== EXERCISE AIM ==
Write out the data below word for word, keeping every line unchanged and in the same order.

- - -

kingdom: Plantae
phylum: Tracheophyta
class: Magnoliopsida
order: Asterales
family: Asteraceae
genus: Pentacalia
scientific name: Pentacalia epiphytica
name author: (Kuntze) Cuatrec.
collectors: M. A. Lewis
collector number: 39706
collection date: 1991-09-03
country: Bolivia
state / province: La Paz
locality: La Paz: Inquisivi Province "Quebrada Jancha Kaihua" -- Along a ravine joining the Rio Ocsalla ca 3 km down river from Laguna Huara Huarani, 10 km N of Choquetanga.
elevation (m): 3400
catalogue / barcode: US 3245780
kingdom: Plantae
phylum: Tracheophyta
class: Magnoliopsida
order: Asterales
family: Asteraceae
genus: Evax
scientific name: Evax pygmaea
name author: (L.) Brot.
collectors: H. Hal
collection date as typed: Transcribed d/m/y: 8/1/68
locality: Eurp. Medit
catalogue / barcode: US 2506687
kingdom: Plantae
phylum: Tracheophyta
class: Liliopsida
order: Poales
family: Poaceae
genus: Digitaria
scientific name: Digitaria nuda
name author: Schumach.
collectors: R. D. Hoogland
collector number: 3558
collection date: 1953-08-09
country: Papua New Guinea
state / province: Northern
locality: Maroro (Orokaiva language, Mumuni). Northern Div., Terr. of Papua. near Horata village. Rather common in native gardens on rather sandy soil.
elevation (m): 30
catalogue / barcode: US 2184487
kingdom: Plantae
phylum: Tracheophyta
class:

- - -

== OUTPUT FOR THIS TASK ==
kingdom: Plantae
phylum: Tracheophyta
class: Magnoliopsida
order: Asterales
family: Asteraceae
genus: Pentacalia
scientific name: Pentacalia epiphytica
name author: (Kuntze) Cuatrec.
collectors: M. A. Lewis
collector number: 39706
collection date: 1991-09-03
country: Bolivia
state / province: La Paz
locality: La Paz: Inquisivi Province "Quebrada Jancha Kaihua" -- Along a ravine joining the Rio Ocsalla ca 3 km down river from Laguna Huara Huarani, 10 km N of Choquetanga.
elevation (m): 3400
catalogue / barcode: US 3245780
kingdom: Plantae
phylum: Tracheophyta
class: Magnoliopsida
order: Asterales
family: Asteraceae
genus: Evax
scientific name: Evax pygmaea
name author: (L.) Brot.
collectors: H. Hal
collection date as typed: Transcribed d/m/y: 8/1/68
locality: Eurp. Medit
catalogue / barcode: US 2506687
kingdom: Plantae
phylum: Tracheophyta
class: Liliopsida
order: Poales
family: Poaceae
genus: Digitaria
scientific name: Digitaria nuda
name author: Schumach.
collectors: R. D. Hoogland
collector number: 3558
collection date: 1953-08-09
country: Papua New Guinea
state / province: Northern
locality: Maroro (Orokaiva language, Mumuni). Northern Div., Terr. of Papua. near Horata village. Rather common in native gardens on rather sandy soil.
elevation (m): 30
catalogue / barcode: US 2184487
kingdom: Plantae
phylum: Tracheophyta
class:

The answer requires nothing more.